### What you need to do
If a line in the data holds the string "front", list it.

[Structured pose outputs]
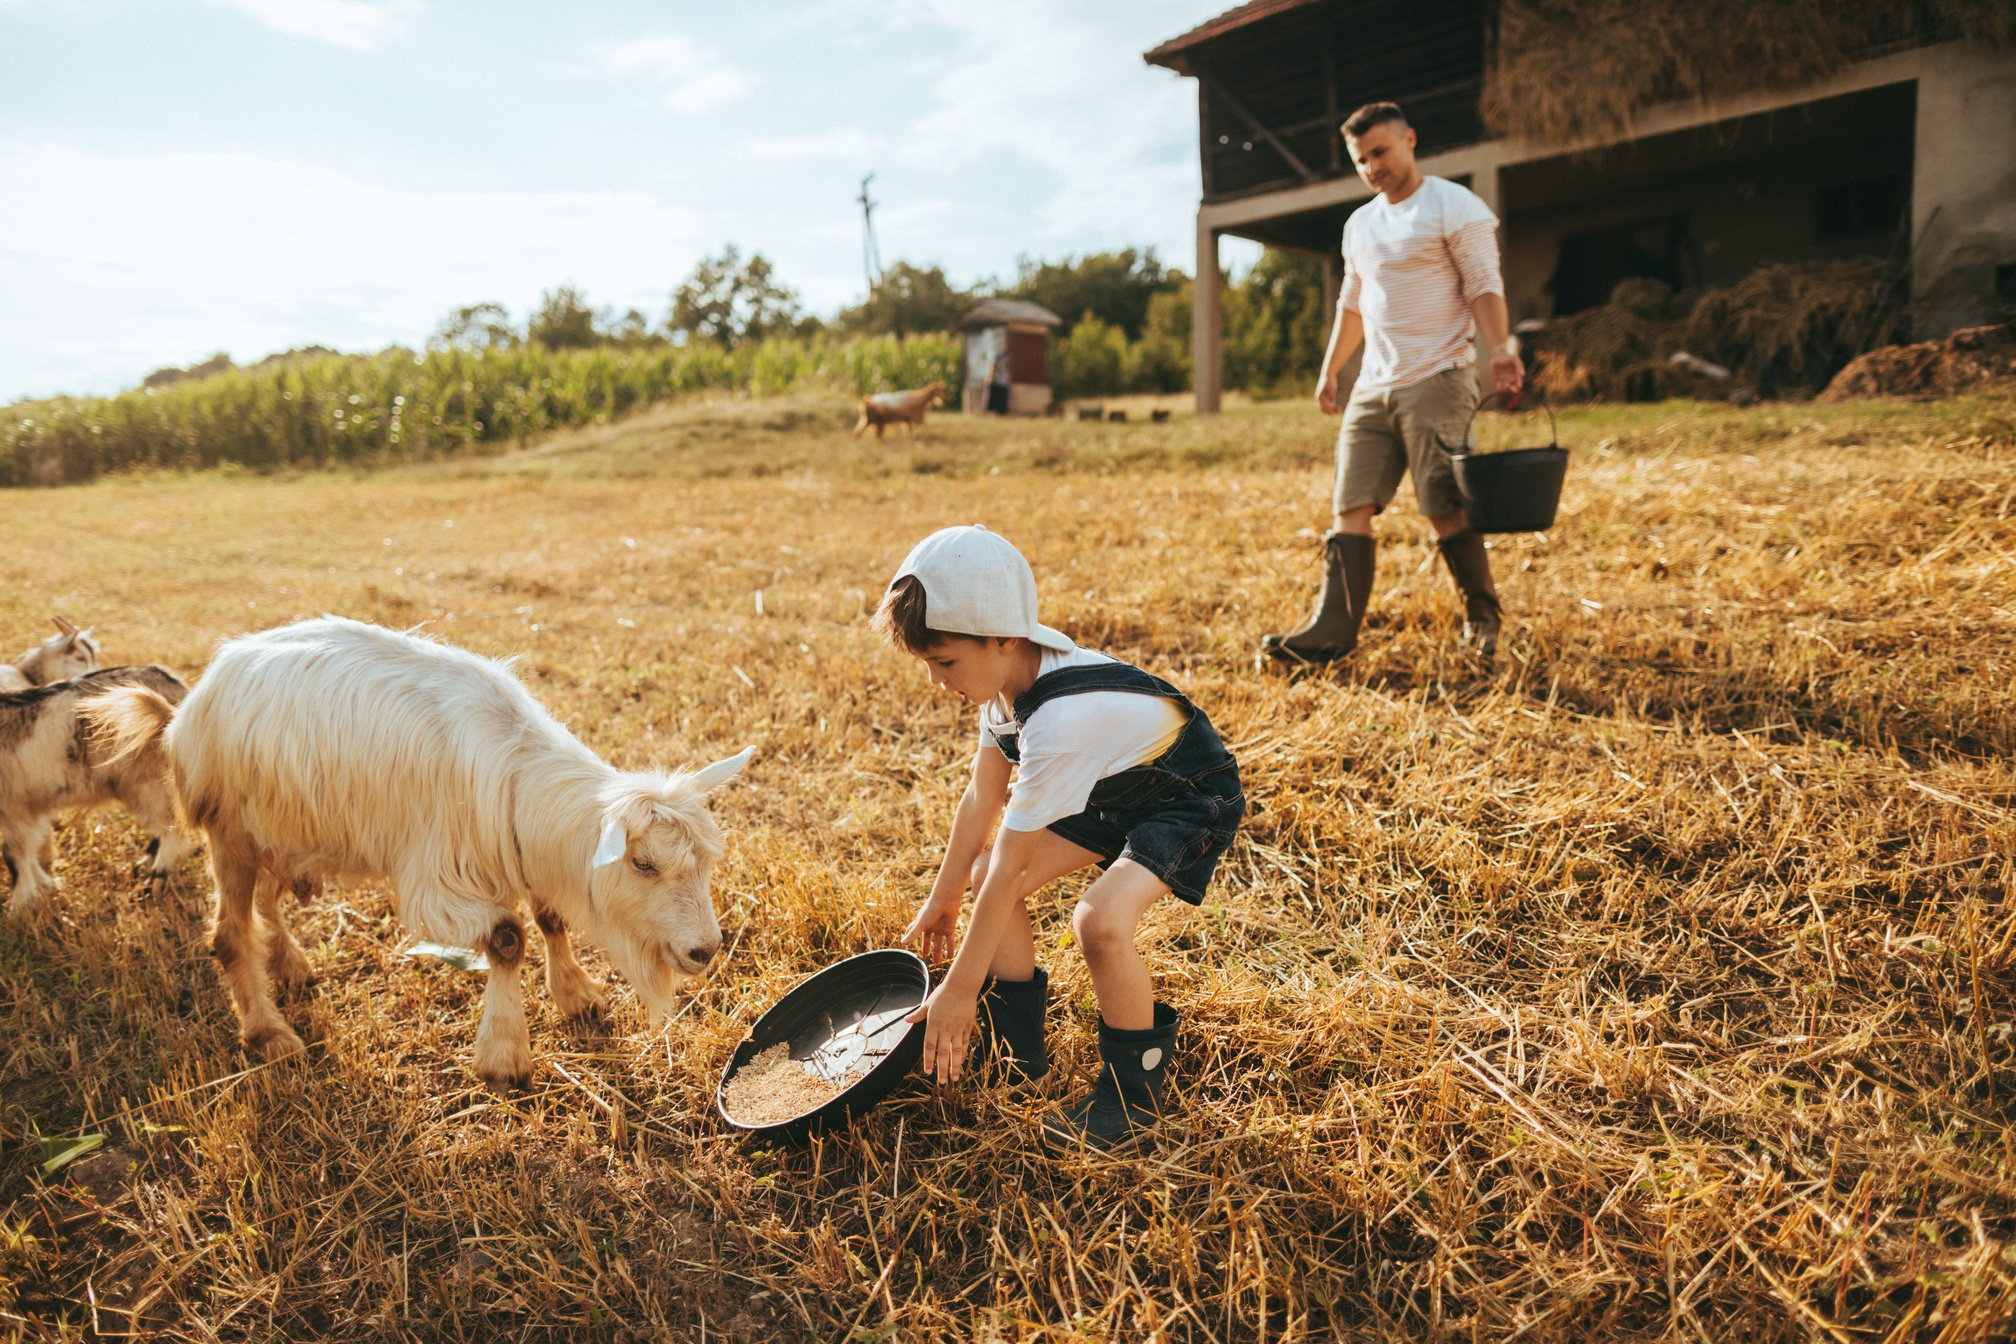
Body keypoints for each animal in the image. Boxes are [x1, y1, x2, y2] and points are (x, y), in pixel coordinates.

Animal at [2, 668, 194, 918]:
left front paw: (18, 907)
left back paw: (152, 883)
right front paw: (46, 887)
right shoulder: (28, 809)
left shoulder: (14, 808)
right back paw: (144, 865)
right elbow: (29, 851)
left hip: (148, 783)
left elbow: (14, 856)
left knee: (172, 828)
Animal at [86, 616, 758, 1088]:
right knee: (228, 934)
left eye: (706, 863)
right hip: (231, 832)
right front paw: (504, 1056)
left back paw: (291, 965)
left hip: (288, 834)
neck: (512, 768)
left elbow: (549, 916)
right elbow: (508, 937)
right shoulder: (437, 879)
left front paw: (576, 995)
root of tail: (184, 713)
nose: (704, 951)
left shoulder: (516, 852)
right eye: (643, 864)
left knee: (268, 903)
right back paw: (269, 1032)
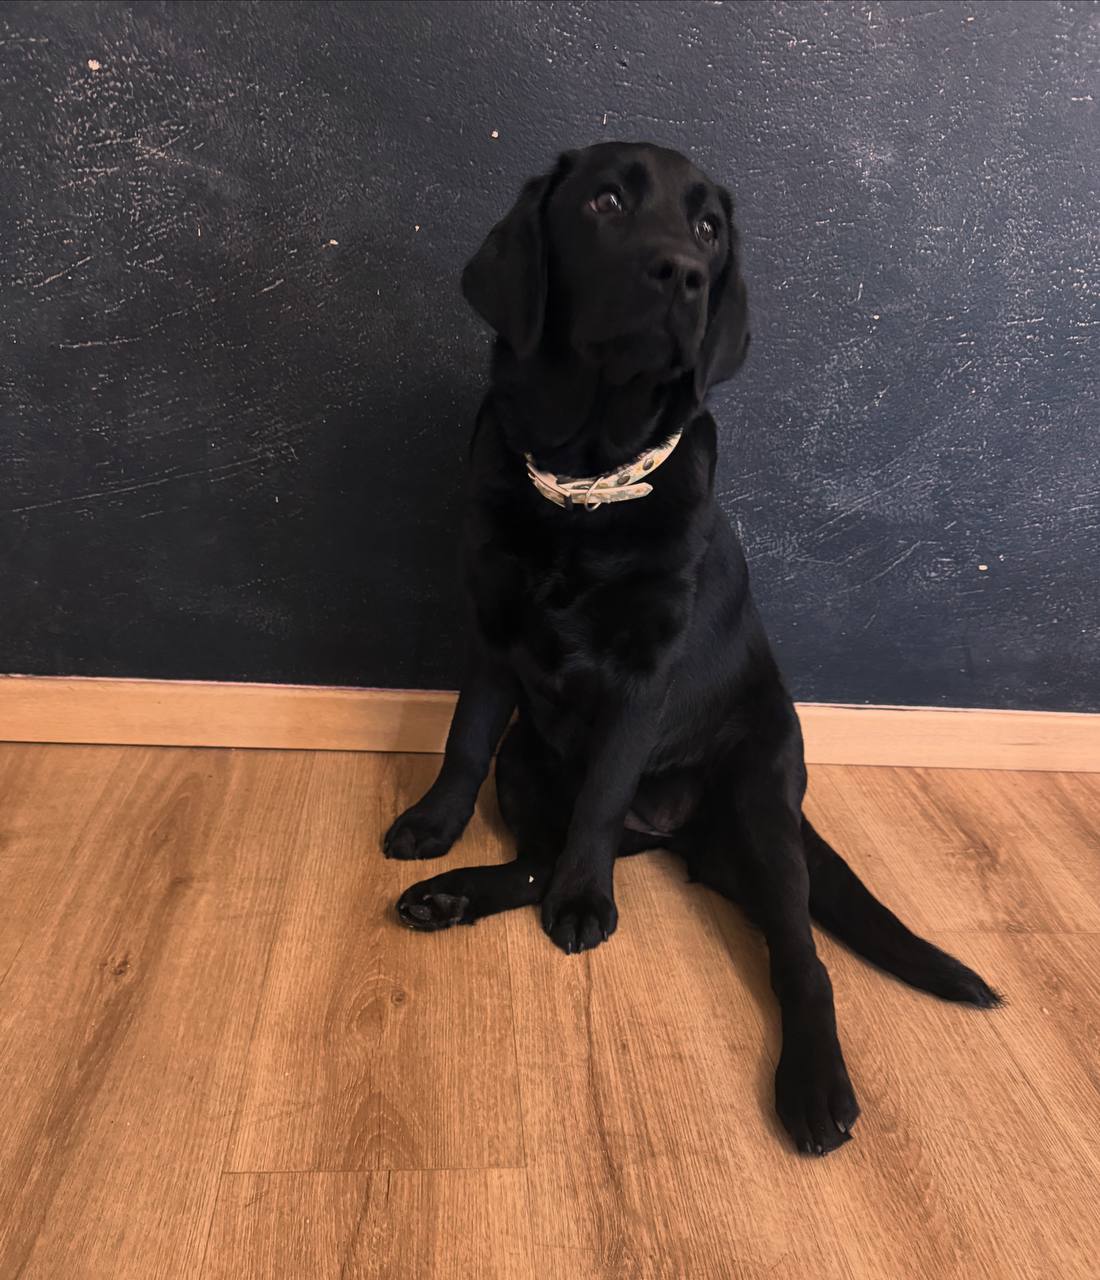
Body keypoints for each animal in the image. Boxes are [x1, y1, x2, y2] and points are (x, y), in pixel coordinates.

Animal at [383, 142, 1000, 1155]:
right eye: (603, 201)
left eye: (709, 227)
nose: (684, 273)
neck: (588, 478)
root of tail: (675, 831)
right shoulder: (492, 627)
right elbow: (464, 737)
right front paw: (433, 828)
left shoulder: (646, 676)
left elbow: (601, 794)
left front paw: (585, 907)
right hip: (528, 762)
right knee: (536, 848)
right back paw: (458, 893)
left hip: (759, 805)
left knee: (801, 957)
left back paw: (815, 1085)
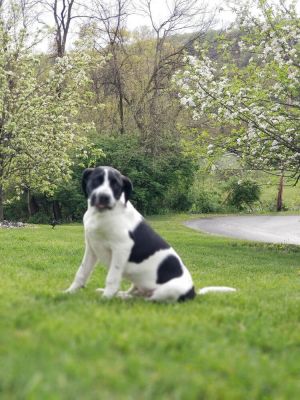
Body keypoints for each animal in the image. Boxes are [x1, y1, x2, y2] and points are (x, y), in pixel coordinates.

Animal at [64, 167, 236, 302]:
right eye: (95, 181)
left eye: (116, 185)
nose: (104, 197)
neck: (101, 215)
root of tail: (193, 292)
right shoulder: (92, 248)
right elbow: (82, 272)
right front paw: (69, 292)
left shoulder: (122, 248)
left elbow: (112, 277)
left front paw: (105, 299)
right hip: (137, 283)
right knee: (134, 294)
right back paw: (120, 295)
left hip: (167, 290)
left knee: (148, 300)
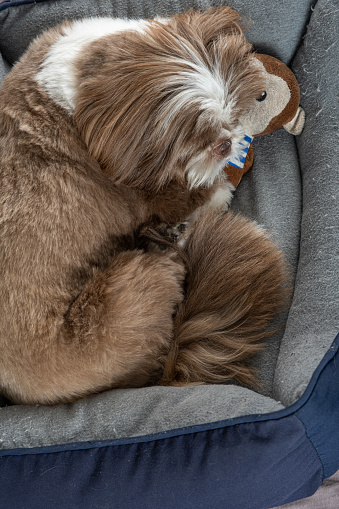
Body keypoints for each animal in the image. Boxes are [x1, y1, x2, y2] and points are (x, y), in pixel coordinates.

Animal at [0, 6, 288, 404]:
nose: (227, 144)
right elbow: (194, 194)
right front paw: (219, 190)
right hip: (136, 283)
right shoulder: (151, 192)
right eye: (199, 144)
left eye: (232, 116)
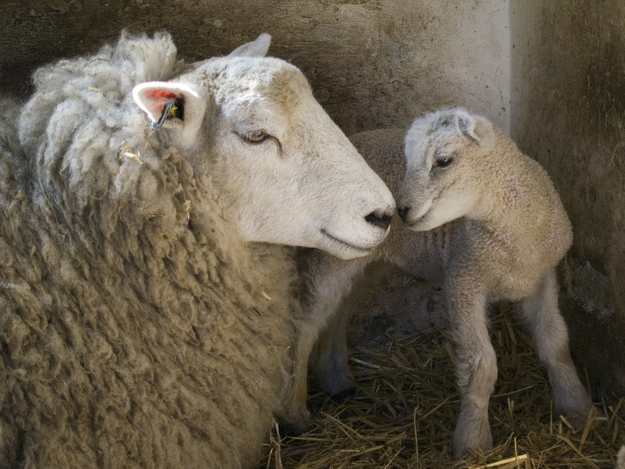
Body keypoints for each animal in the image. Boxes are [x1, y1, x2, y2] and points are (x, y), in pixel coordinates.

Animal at [292, 107, 596, 458]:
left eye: (444, 161)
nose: (401, 211)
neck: (514, 235)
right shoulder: (464, 280)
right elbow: (480, 365)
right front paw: (473, 442)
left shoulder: (542, 279)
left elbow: (556, 343)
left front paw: (578, 409)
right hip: (331, 255)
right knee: (306, 321)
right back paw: (295, 409)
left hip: (367, 261)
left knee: (338, 310)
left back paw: (335, 378)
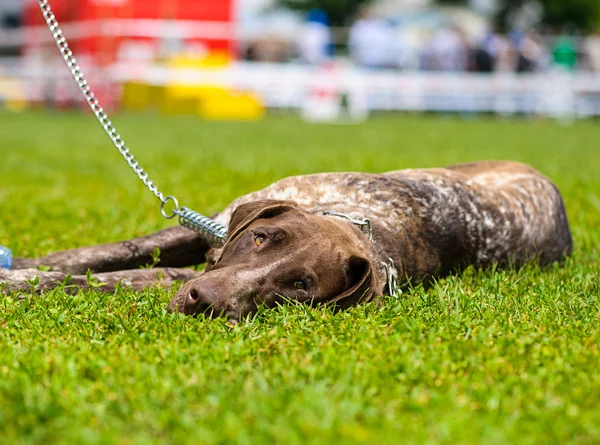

### Expected answer
left front paw: (18, 907)
right front paw: (46, 887)
right front paw: (504, 1056)
left front paw: (576, 995)
right front paw: (433, 828)
left front paw: (585, 907)
right front paw: (69, 292)
left front paw: (105, 299)
right front paw: (219, 190)
right front paw: (473, 442)
left front paw: (578, 409)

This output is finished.